The full recording of the event is available on the RCoA website.

== Media coverage ==
Throughout the campaign, Anaesthetists United and the proposed EGM has attracted national media coverage. This interest coincided with the proposed national expansion of the Medical Associate Practitioner workforce outlined in the NHS Long Term Workforce Plan and emerging accounts of patient harm associated with unsupervised practice. One such case, the death of 30-year-old Emily Chesterton, was discussed in the House of Commons on 6 July 2023.

== Impact and legacy ==
Building on the success of Anaesthetists United, other medical professional groups in the UK, including general practitioners, radiologists, ophthalmologists and psychiatrists, have launched their own iterations of similar advocacy campaigns.

Following the success of the RCoA EGM Anaesthetists United announced it would stop its activities on 18 October 2023. The RCoA committed itself to addressing the views of the membership.

A 2024 economic analysis published in the BJA argued that for AAs to be economically viable, a salary of less than 50% of their medically qualified supervisors would be required; they note that AA salaries exceed this.

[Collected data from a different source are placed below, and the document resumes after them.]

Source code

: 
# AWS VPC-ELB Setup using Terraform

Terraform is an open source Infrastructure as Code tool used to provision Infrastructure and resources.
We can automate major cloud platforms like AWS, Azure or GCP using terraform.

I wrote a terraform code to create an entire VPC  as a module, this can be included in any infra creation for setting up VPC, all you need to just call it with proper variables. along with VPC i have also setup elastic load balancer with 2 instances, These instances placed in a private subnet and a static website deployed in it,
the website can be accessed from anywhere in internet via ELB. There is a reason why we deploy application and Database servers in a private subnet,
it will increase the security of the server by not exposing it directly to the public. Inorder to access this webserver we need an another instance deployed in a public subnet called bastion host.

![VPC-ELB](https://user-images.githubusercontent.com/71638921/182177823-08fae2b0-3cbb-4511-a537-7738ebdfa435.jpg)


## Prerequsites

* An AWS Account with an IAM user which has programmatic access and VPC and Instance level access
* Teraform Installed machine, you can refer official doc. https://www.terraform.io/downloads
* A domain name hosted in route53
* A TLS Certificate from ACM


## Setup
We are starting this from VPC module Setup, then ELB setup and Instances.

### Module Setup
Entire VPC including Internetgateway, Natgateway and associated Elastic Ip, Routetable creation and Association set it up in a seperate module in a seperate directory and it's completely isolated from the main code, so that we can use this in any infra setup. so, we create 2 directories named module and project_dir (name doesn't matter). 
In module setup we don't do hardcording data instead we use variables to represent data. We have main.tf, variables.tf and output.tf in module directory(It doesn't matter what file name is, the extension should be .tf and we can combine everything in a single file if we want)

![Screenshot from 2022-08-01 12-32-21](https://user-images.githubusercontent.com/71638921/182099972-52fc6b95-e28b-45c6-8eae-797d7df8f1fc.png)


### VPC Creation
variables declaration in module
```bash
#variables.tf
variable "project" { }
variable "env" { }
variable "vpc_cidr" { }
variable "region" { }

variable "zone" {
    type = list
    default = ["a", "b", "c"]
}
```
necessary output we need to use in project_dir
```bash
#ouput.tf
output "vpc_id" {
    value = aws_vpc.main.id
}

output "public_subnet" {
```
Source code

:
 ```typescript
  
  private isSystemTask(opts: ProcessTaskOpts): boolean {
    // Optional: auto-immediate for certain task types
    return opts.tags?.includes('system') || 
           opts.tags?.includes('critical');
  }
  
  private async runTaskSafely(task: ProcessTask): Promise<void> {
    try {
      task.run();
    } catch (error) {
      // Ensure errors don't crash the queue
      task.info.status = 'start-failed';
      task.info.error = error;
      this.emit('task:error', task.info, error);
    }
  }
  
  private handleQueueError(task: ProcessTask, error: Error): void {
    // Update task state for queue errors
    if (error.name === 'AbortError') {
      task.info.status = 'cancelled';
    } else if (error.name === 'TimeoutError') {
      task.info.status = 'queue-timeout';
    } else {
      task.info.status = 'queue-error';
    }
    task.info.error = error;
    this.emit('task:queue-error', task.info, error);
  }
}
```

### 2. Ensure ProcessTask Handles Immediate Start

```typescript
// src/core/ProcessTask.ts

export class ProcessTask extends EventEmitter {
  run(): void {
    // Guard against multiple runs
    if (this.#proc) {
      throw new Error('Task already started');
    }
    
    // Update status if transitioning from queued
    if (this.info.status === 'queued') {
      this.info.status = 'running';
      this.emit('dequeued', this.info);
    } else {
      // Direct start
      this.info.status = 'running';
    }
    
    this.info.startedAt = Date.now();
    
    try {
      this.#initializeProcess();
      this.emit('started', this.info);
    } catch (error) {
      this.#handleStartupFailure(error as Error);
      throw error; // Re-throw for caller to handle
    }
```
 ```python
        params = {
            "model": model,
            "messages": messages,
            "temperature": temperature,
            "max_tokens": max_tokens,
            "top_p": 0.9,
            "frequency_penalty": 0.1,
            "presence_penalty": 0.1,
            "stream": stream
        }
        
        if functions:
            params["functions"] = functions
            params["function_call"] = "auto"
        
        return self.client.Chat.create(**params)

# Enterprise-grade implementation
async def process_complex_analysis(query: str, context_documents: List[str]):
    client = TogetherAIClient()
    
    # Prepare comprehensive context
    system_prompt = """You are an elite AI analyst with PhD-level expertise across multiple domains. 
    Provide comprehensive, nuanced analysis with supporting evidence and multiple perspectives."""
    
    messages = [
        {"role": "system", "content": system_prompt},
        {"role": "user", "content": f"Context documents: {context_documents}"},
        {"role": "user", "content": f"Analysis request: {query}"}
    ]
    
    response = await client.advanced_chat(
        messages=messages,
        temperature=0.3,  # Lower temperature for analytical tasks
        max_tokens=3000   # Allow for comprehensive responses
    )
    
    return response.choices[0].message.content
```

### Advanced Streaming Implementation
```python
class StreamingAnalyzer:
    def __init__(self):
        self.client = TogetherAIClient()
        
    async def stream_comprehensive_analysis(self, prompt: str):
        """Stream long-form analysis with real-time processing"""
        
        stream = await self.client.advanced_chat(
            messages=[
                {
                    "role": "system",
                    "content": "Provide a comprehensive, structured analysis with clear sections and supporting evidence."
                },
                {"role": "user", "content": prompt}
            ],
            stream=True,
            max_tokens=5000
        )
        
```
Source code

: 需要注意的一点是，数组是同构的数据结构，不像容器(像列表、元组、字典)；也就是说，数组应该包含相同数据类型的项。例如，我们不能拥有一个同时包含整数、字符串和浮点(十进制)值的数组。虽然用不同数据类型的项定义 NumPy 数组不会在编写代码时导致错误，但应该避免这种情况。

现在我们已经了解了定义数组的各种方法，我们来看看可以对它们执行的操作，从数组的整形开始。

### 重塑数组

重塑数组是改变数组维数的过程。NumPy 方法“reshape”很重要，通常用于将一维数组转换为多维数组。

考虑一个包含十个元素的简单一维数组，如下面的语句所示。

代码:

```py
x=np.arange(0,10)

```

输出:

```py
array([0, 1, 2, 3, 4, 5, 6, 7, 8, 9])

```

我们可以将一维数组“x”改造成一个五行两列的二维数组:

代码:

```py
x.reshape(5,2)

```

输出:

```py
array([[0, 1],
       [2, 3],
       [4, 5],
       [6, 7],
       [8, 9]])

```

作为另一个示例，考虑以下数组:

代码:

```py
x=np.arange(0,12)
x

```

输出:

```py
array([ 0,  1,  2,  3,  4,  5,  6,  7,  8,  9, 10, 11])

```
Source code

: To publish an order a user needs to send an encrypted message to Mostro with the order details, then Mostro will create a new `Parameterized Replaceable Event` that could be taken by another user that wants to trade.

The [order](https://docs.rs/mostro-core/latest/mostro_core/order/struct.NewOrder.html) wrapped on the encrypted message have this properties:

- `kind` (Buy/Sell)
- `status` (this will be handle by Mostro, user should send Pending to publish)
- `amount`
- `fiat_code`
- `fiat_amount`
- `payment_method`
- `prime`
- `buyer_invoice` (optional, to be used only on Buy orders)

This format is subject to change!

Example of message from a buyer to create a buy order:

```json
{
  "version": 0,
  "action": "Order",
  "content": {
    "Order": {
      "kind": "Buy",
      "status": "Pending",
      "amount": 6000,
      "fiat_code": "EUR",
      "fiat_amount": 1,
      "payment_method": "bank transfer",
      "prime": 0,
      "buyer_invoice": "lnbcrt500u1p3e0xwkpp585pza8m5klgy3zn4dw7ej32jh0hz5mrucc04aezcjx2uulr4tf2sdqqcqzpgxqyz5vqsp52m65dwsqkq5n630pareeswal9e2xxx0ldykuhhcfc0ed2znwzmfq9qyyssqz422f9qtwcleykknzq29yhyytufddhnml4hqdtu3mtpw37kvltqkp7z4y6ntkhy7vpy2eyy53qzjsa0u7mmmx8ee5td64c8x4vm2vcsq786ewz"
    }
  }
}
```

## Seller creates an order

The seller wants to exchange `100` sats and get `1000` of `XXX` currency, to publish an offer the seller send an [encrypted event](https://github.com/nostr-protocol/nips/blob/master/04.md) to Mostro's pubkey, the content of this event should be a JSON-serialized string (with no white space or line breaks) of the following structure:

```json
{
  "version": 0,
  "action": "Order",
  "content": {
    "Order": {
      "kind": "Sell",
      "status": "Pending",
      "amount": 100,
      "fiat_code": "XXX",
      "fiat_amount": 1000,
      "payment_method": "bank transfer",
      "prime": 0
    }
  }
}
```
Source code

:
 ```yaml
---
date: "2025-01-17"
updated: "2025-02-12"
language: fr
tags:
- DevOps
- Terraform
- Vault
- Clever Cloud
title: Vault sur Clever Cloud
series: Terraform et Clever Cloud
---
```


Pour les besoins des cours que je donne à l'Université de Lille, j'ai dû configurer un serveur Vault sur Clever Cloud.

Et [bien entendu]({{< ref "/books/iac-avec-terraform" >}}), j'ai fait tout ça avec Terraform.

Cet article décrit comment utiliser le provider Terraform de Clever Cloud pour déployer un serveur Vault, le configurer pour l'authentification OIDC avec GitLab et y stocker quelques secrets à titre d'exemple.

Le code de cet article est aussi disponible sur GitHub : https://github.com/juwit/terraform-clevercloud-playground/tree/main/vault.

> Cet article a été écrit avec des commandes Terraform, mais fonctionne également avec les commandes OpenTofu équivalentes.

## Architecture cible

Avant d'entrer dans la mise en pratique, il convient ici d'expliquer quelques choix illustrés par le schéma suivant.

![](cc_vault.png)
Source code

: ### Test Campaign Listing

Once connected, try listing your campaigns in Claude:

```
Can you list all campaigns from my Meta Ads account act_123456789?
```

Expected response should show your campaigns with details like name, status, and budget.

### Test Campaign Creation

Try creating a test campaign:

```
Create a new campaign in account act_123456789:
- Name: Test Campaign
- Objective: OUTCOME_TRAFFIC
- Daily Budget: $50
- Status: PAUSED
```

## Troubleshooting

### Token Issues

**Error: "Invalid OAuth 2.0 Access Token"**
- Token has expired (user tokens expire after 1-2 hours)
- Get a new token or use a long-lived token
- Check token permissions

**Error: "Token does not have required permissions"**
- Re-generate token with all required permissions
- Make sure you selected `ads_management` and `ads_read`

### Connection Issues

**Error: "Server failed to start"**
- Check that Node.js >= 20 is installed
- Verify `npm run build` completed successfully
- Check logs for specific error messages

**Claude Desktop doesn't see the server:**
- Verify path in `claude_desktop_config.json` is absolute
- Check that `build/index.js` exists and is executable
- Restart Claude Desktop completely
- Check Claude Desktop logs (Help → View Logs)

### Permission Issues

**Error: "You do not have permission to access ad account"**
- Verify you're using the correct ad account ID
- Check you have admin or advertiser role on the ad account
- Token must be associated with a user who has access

The authors further argue that AAs, as currently implemented, are not economically viable, and that to achieve economic viability, they would either need to be paid less, have their autonomy increased, or "the AA programme should be terminated". The author in this article based the supervisors salary on SAS doctors, when in practice the supervision is provided by consultants. Consultant salaries in the NHS start at £99,532 rising to £131,964. A newly qualified AA would often start at band 7 starting at £43,742 up to a maximum on top of band 8a £57,349. The more accurate supervisor salary changes the conclusion of the article as the salary range of an AA remains 50% or lower than that of their consultant supervisors.